The Hardest Job -- part 2: Nuts and Bolts

There are really two types (at least) of job hunting. One is based on survival needs and the other is more of a journey to find one's calling. The latter will be covered more in depth in the next post. How do you know which is the right one for you? Basically the second type can't be done if you have no way of getting your food, shelter, and basic security needs met. So if you don't have unemployment insurance, personal savings or generous family and/or friends, this is the immediate step for you.

The important thing is to get employment at SOMETHING, as quickly as possible. The types of jobs to steer away from are only those in which you know you really can't do the work, and those which you believe would be harmful to your health.... this includes jobs where harassment, sexual or otherwise, is present.

The next thing is to sell yourself. Get recommendations/references from anyone who has hired you and could state that they would be happy to hire you again. Lawn mowing, baby-sitting and volunteer work are completely valid for this purpose. Tell everyone that you are looking for work. Use the resources which are available to you at no charge. This includes the Unemployment Security Commission in your state. Many of the state unemployment security commissions have free on-line or downloadable guides for job seeking, which are full of great advice for your job search.

One piece of advice which I have found invaluable as both an employer and an employee is the rule of the three A's. What an employer needs are as follows, IN ORDER:

1. Availability. You MUST  be at work in order to do work, be prompt to work, if possible get to work 10 to 15 minutes early so you are completely ready to go when your shift starts.

2. Affability: Be respectful and cordial to your boss, your supervisor, your co-workers and the public. At the very least be civil. If someone is upsetting you on a regular basis, make sure you speak with your supervisor about this, this can help you make a plan to deal with the problem. Be willing to take direction and to do your best at your assigned task, be willing to help others out when it's appropriate.

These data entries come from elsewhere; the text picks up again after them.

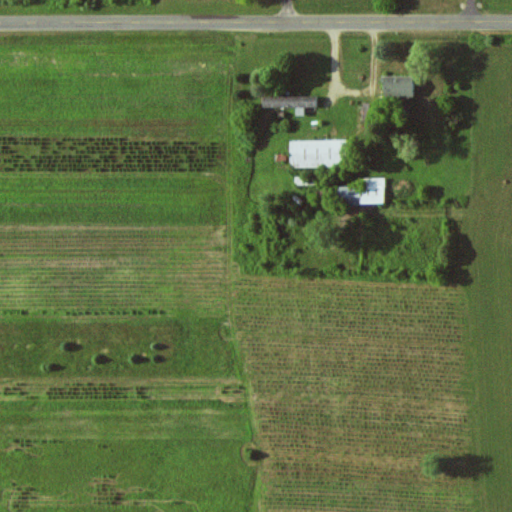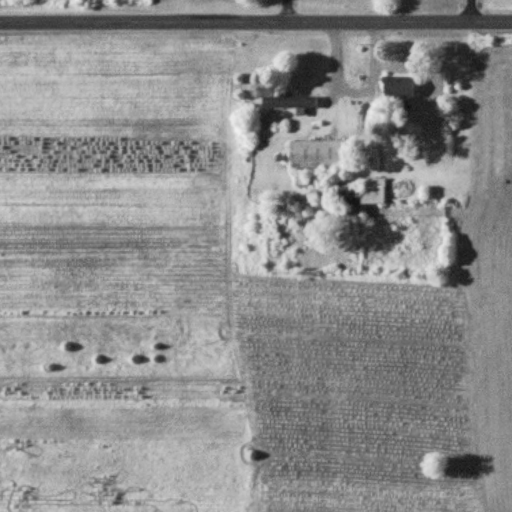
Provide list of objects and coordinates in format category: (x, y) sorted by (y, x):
road: (470, 10)
road: (256, 21)
building: (400, 85)
building: (291, 102)
building: (319, 153)
building: (364, 192)
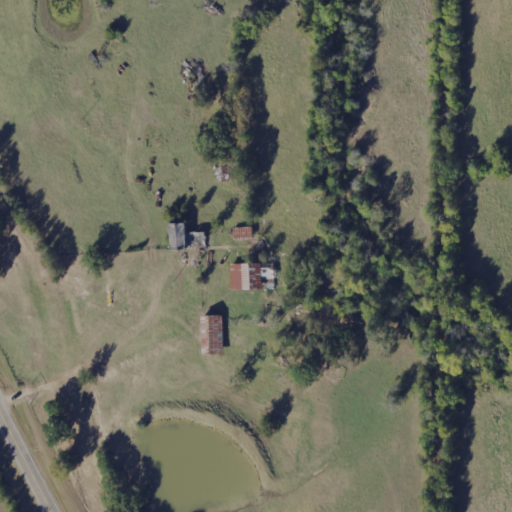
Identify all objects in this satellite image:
building: (183, 238)
building: (251, 277)
building: (210, 334)
road: (388, 371)
road: (29, 455)
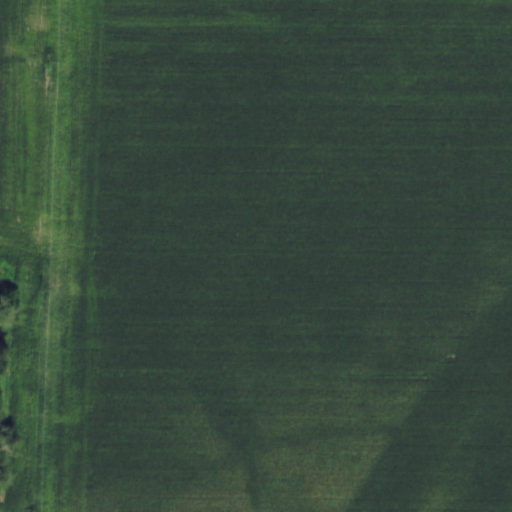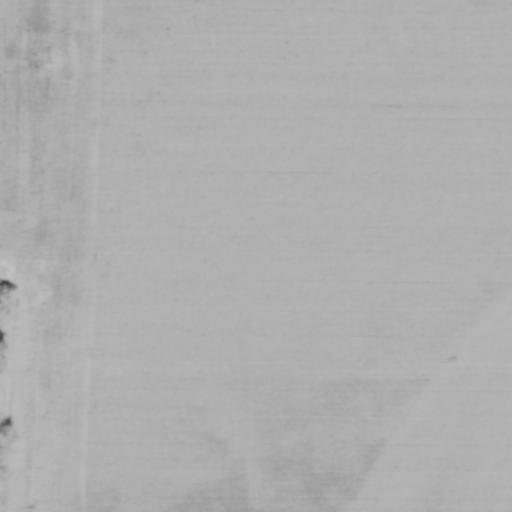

3. Ability: That's right, your specific training and talents come in third. Basic reliability and social skills come before that. Besides at any job there is always a lot to learn and you will be expected to want to learn and to want to follow directions.

Another piece of advice which may be helpful. You only need one job (ok, in this economy maybe 2 or 3 at most). It becomes very discouraging to be either told that there is no work, or that you are not right for the job. One trick for dealing with this is to decide on a number of "no's" to collect each day. If you aren't collecting any no's, then you simply aren't trying hard enough.